START GIVEN DATA

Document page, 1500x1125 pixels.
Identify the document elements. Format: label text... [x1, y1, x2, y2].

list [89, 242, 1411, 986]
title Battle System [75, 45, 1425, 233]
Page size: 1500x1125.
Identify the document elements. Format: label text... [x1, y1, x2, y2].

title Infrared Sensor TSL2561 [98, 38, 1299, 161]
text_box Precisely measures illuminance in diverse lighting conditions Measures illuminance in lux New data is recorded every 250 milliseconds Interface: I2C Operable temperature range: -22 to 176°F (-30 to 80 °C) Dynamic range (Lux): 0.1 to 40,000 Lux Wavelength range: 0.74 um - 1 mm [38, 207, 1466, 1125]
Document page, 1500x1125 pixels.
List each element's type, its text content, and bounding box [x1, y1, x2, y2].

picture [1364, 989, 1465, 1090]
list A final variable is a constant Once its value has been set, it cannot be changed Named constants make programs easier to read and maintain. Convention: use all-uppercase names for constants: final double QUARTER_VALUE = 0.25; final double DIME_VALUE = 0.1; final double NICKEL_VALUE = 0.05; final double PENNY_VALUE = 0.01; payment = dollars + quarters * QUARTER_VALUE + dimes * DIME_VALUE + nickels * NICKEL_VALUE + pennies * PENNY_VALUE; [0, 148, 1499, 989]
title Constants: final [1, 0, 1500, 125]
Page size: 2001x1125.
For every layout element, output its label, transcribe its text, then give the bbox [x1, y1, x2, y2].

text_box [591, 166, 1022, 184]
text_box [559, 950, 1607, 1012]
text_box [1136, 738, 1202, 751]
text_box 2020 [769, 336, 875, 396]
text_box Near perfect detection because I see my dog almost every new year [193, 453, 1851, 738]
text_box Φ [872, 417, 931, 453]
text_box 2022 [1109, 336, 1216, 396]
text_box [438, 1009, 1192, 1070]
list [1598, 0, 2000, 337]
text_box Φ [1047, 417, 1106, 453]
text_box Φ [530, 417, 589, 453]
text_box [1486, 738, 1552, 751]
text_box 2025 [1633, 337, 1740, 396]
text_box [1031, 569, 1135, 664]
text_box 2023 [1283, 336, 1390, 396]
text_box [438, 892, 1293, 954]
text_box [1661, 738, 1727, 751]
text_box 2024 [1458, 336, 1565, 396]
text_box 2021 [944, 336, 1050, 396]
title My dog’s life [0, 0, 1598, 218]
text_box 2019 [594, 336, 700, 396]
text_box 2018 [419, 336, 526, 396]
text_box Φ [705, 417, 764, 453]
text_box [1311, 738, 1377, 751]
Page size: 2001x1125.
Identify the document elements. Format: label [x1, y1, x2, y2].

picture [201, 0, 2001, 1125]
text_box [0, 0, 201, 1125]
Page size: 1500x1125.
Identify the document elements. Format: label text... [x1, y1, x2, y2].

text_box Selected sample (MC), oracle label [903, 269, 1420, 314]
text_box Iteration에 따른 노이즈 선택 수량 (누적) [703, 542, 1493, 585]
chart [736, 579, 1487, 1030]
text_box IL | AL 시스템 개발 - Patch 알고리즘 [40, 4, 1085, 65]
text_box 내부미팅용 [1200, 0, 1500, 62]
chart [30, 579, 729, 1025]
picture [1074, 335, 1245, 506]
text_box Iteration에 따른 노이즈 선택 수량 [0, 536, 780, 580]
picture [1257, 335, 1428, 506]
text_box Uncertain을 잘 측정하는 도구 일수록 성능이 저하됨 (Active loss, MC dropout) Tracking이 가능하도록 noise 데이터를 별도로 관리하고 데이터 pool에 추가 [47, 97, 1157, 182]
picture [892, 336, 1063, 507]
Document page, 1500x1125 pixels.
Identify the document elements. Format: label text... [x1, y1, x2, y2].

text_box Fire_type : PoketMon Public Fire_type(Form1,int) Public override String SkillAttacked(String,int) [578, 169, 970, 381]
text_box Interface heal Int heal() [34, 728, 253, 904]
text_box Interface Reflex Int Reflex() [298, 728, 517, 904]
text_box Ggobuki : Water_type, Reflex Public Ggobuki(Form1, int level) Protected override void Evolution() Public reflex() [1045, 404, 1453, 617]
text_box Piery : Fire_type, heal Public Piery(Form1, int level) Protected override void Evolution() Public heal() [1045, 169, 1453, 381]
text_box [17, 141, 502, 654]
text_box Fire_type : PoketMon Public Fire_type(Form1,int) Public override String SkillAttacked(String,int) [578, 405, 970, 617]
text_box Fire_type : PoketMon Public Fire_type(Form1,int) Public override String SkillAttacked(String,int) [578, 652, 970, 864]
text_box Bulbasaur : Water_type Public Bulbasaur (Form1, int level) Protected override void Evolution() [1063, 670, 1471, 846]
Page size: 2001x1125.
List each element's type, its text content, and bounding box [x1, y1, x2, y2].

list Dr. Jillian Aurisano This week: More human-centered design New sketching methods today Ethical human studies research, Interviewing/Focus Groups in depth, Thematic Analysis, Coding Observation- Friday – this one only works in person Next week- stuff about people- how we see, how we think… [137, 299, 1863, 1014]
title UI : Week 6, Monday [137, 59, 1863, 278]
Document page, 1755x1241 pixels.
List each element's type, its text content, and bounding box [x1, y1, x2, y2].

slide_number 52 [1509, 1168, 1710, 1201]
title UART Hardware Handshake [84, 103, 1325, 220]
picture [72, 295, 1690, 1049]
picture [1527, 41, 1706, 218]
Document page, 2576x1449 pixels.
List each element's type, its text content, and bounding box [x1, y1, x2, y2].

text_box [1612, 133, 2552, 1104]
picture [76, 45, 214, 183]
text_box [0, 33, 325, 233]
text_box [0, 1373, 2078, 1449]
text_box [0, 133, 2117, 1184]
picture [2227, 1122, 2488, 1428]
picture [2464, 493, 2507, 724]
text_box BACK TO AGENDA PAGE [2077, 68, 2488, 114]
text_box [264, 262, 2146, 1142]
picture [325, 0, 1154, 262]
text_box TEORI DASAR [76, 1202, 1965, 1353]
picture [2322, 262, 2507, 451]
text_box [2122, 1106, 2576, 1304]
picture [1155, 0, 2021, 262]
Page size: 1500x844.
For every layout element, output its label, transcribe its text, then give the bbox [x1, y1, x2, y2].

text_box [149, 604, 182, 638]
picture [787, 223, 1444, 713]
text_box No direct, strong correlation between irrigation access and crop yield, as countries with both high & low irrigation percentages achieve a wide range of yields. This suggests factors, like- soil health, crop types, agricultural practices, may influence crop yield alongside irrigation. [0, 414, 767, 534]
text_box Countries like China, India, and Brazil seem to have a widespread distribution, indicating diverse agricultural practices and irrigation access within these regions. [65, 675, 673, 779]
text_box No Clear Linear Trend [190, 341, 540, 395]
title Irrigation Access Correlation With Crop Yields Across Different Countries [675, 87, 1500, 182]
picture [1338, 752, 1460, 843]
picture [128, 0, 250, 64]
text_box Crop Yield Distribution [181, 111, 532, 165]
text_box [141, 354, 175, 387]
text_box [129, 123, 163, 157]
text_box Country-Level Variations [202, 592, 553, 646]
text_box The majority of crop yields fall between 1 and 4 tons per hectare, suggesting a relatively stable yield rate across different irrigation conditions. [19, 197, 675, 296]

END GIVEN DATA

WHAT THE EXERCISE ASKS: Repeat the records above exactly, leaving none out.

SOLUTION BELOW:
Document page, 1500x1125 pixels.
Identify the document elements. Format: label text... [x1, y1, x2, y2].

list [89, 242, 1411, 986]
title Battle System [75, 45, 1425, 233]
Page size: 1500x1125.
Identify the document elements. Format: label text... [x1, y1, x2, y2].

title Infrared Sensor TSL2561 [98, 38, 1299, 161]
text_box Precisely measures illuminance in diverse lighting conditions Measures illuminance in lux New data is recorded every 250 milliseconds Interface: I2C Operable temperature range: -22 to 176°F (-30 to 80 °C) Dynamic range (Lux): 0.1 to 40,000 Lux Wavelength range: 0.74 um - 1 mm [38, 207, 1466, 1125]
Document page, 1500x1125 pixels.
List each element's type, its text content, and bounding box [x1, y1, x2, y2].

picture [1364, 989, 1465, 1090]
list A final variable is a constant Once its value has been set, it cannot be changed Named constants make programs easier to read and maintain. Convention: use all-uppercase names for constants: final double QUARTER_VALUE = 0.25; final double DIME_VALUE = 0.1; final double NICKEL_VALUE = 0.05; final double PENNY_VALUE = 0.01; payment = dollars + quarters * QUARTER_VALUE + dimes * DIME_VALUE + nickels * NICKEL_VALUE + pennies * PENNY_VALUE; [0, 148, 1499, 989]
title Constants: final [1, 0, 1500, 125]
Page size: 2001x1125.
For every layout element, output its label, transcribe its text, then give the bbox [x1, y1, x2, y2].

text_box [591, 166, 1022, 184]
text_box [559, 950, 1607, 1012]
text_box [1136, 738, 1202, 751]
text_box 2020 [769, 336, 875, 396]
text_box Near perfect detection because I see my dog almost every new year [193, 453, 1851, 738]
text_box Φ [872, 417, 931, 453]
text_box 2022 [1109, 336, 1216, 396]
text_box [438, 1009, 1192, 1070]
list [1598, 0, 2000, 337]
text_box Φ [1047, 417, 1106, 453]
text_box Φ [530, 417, 589, 453]
text_box [1486, 738, 1552, 751]
text_box 2025 [1633, 337, 1740, 396]
text_box [1031, 569, 1135, 664]
text_box 2023 [1283, 336, 1390, 396]
text_box [438, 892, 1293, 954]
text_box [1661, 738, 1727, 751]
text_box 2024 [1458, 336, 1565, 396]
text_box 2021 [944, 336, 1050, 396]
title My dog’s life [0, 0, 1598, 218]
text_box 2019 [594, 336, 700, 396]
text_box 2018 [419, 336, 526, 396]
text_box Φ [705, 417, 764, 453]
text_box [1311, 738, 1377, 751]
Page size: 2001x1125.
Identify the document elements. Format: label [x1, y1, x2, y2].

picture [201, 0, 2001, 1125]
text_box [0, 0, 201, 1125]
Page size: 1500x1125.
Identify the document elements. Format: label text... [x1, y1, x2, y2].

text_box Selected sample (MC), oracle label [903, 269, 1420, 314]
text_box Iteration에 따른 노이즈 선택 수량 (누적) [703, 542, 1493, 585]
chart [736, 579, 1487, 1030]
text_box IL | AL 시스템 개발 - Patch 알고리즘 [40, 4, 1085, 65]
text_box 내부미팅용 [1200, 0, 1500, 62]
chart [30, 579, 729, 1025]
picture [1074, 335, 1245, 506]
text_box Iteration에 따른 노이즈 선택 수량 [0, 536, 780, 580]
picture [1257, 335, 1428, 506]
text_box Uncertain을 잘 측정하는 도구 일수록 성능이 저하됨 (Active loss, MC dropout) Tracking이 가능하도록 noise 데이터를 별도로 관리하고 데이터 pool에 추가 [47, 97, 1157, 182]
picture [892, 336, 1063, 507]
Document page, 1500x1125 pixels.
Identify the document elements. Format: label text... [x1, y1, x2, y2].

text_box Fire_type : PoketMon Public Fire_type(Form1,int) Public override String SkillAttacked(String,int) [578, 169, 970, 381]
text_box Interface heal Int heal() [34, 728, 253, 904]
text_box Interface Reflex Int Reflex() [298, 728, 517, 904]
text_box Ggobuki : Water_type, Reflex Public Ggobuki(Form1, int level) Protected override void Evolution() Public reflex() [1045, 404, 1453, 617]
text_box Piery : Fire_type, heal Public Piery(Form1, int level) Protected override void Evolution() Public heal() [1045, 169, 1453, 381]
text_box [17, 141, 502, 654]
text_box Fire_type : PoketMon Public Fire_type(Form1,int) Public override String SkillAttacked(String,int) [578, 405, 970, 617]
text_box Fire_type : PoketMon Public Fire_type(Form1,int) Public override String SkillAttacked(String,int) [578, 652, 970, 864]
text_box Bulbasaur : Water_type Public Bulbasaur (Form1, int level) Protected override void Evolution() [1063, 670, 1471, 846]
Page size: 2001x1125.
List each element's type, its text content, and bounding box [x1, y1, x2, y2].

list Dr. Jillian Aurisano This week: More human-centered design New sketching methods today Ethical human studies research, Interviewing/Focus Groups in depth, Thematic Analysis, Coding Observation- Friday – this one only works in person Next week- stuff about people- how we see, how we think… [137, 299, 1863, 1014]
title UI : Week 6, Monday [137, 59, 1863, 278]
Document page, 1755x1241 pixels.
List each element's type, its text content, and bounding box [x1, y1, x2, y2].

slide_number 52 [1509, 1168, 1710, 1201]
title UART Hardware Handshake [84, 103, 1325, 220]
picture [72, 295, 1690, 1049]
picture [1527, 41, 1706, 218]
Document page, 2576x1449 pixels.
List each element's type, its text content, and bounding box [x1, y1, x2, y2].

text_box [1612, 133, 2552, 1104]
picture [76, 45, 214, 183]
text_box [0, 33, 325, 233]
text_box [0, 1373, 2078, 1449]
text_box [0, 133, 2117, 1184]
picture [2227, 1122, 2488, 1428]
picture [2464, 493, 2507, 724]
text_box BACK TO AGENDA PAGE [2077, 68, 2488, 114]
text_box [264, 262, 2146, 1142]
picture [325, 0, 1154, 262]
text_box TEORI DASAR [76, 1202, 1965, 1353]
picture [2322, 262, 2507, 451]
text_box [2122, 1106, 2576, 1304]
picture [1155, 0, 2021, 262]
Page size: 1500x844.
For every layout element, output its label, transcribe its text, then give the bbox [x1, y1, x2, y2].

text_box [149, 604, 182, 638]
picture [787, 223, 1444, 713]
text_box No direct, strong correlation between irrigation access and crop yield, as countries with both high & low irrigation percentages achieve a wide range of yields. This suggests factors, like- soil health, crop types, agricultural practices, may influence crop yield alongside irrigation. [0, 414, 767, 534]
text_box Countries like China, India, and Brazil seem to have a widespread distribution, indicating diverse agricultural practices and irrigation access within these regions. [65, 675, 673, 779]
text_box No Clear Linear Trend [190, 341, 540, 395]
title Irrigation Access Correlation With Crop Yields Across Different Countries [675, 87, 1500, 182]
picture [1338, 752, 1460, 843]
picture [128, 0, 250, 64]
text_box Crop Yield Distribution [181, 111, 532, 165]
text_box [141, 354, 175, 387]
text_box [129, 123, 163, 157]
text_box Country-Level Variations [202, 592, 553, 646]
text_box The majority of crop yields fall between 1 and 4 tons per hectare, suggesting a relatively stable yield rate across different irrigation conditions. [19, 197, 675, 296]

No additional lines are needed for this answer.